|
SHEKHAR KAPUR:
“The first film really was about power, the second one is about absolute power and divinity, and the third one [would be about] if you’re divine and immortal all your life, what happens when you’re facing mortality? How do you, if you’ve been this great being, die – and in death you’re like everybody else. When Elizabeth realized that she was going to die she stood for 18 hours, history has said, because she thought that if she sat down that she would die, so she would not sit down. It was like her will against the will of death.”
CATE BLANCHETT:
“There’s a long and glorious legacy of actresses who have played Elizabeth I, Flora Robson, Bette Davis, Glenda Jackson, Helen Mirren, Anne-Marie Duff. She’s ripe for reinvention because she’s such an enigma. I think there will be many more Elizabeths long after this film, because I think she’s a fantastic point on which to leap off for a story.”
GEOFFREY RUSH (Sir Francis Walsingham) on convincing Blanchett to play the role again:
“I think from Cate’s point-of-view Elizabeth was a role she already played. As you can see from her repertoire since she first blazed onto the scene 10 years ago, she’s very exploratory, very unpredictable, and maybe she felt that reinventing the same character was not going to be as great a challenge as she would like. I said to her, ‘You know, even in the theatrical repertoire, as you get older the roles become less. In terms of films, it’s probably going to be even less opportune, and a great multi-dimensional character like this needs an actress of your caliber.’ And I wanted to be there on the sidelines watching her rev up those Rolls Royce engines.”
ABBIE CORNISH (Bess Throckmorton):
“Cate’s an incredible woman and an incredible actress. She’s very focused on what she does and I felt in working with her that she had this tremendous amount of work to do in relation to her own character and her own performance, but she was always aware of everyone else around her and particularly for me. I felt there was a watchful eye over my character.”
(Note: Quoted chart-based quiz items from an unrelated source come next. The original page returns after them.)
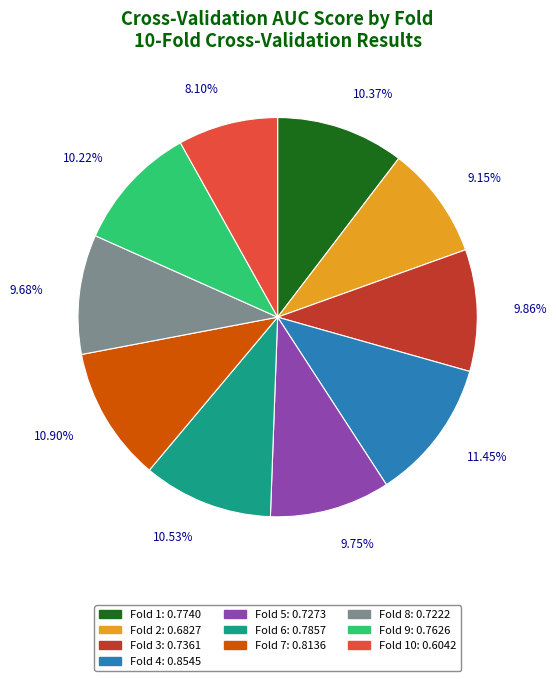

Count the number of slices in the pie.

10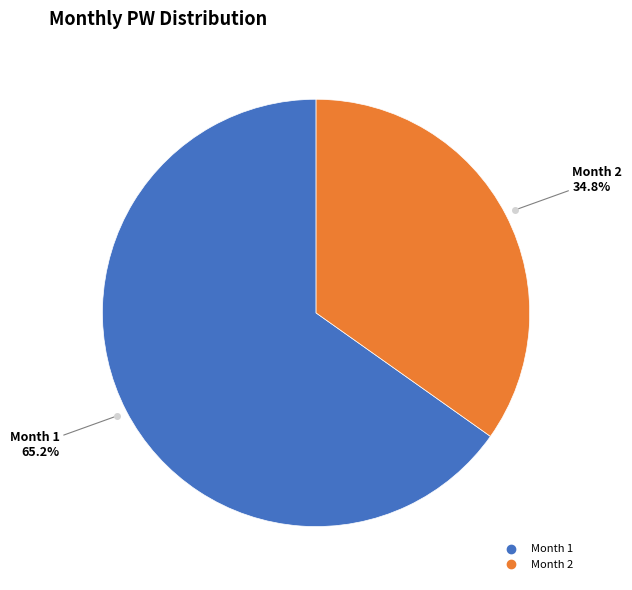

Does any single category account for the majority?

Yes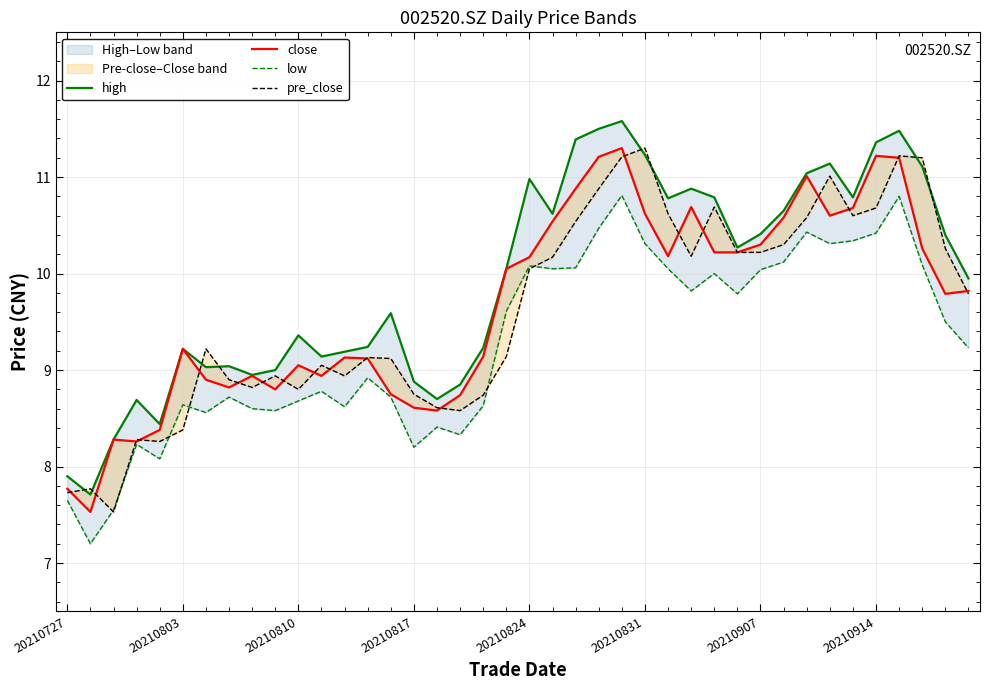

Does the chart display data point markers on the line(s)?

No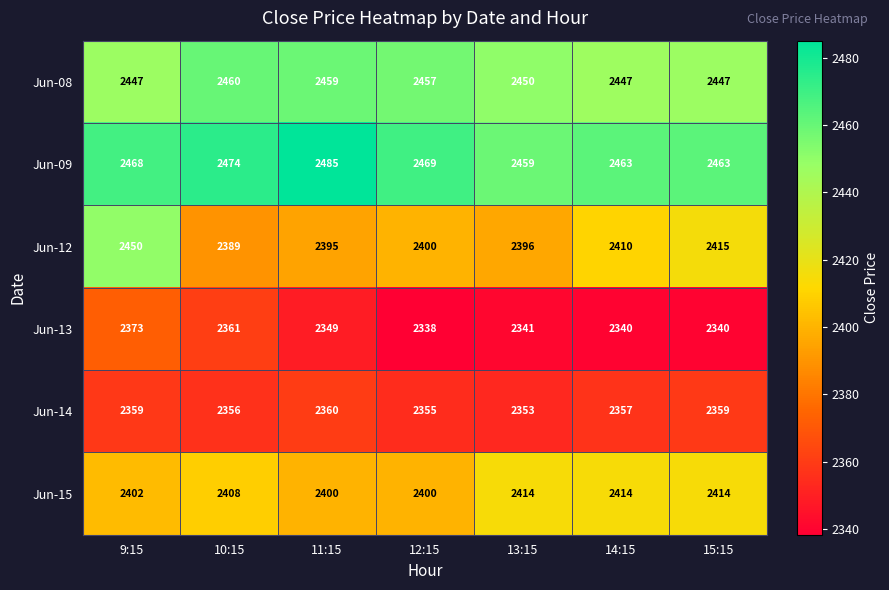

Count the number of categories in the chart.

7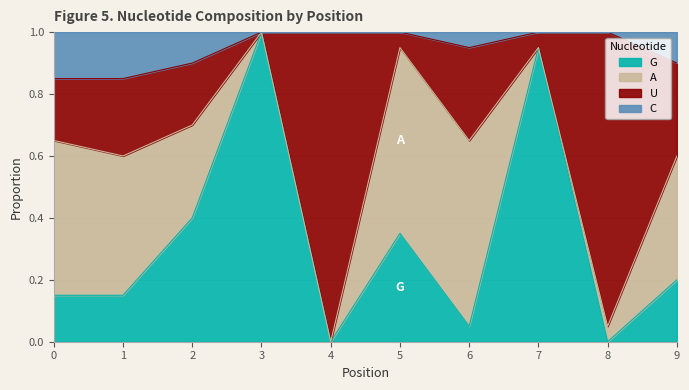

Does the chart display data point markers on the line(s)?

No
KAPUR: “Our film works on many levels, it works on a psychological, political and mythic level. I saw Elizabeth and Beth as one person, one representing the spirit side of a human being, and one representing the more sexual side; the more mortal side of a human being. They were two people rolled into one. Elizabeth was living vicariously through Beth.”
BLANCHETT: “I would have loved to have done a scene with Samantha Morton [Mary Stuart], I think she’s incredible. She’s such a dangerous, exciting, unusual, unpredictable presence on screen. I so admire her work.”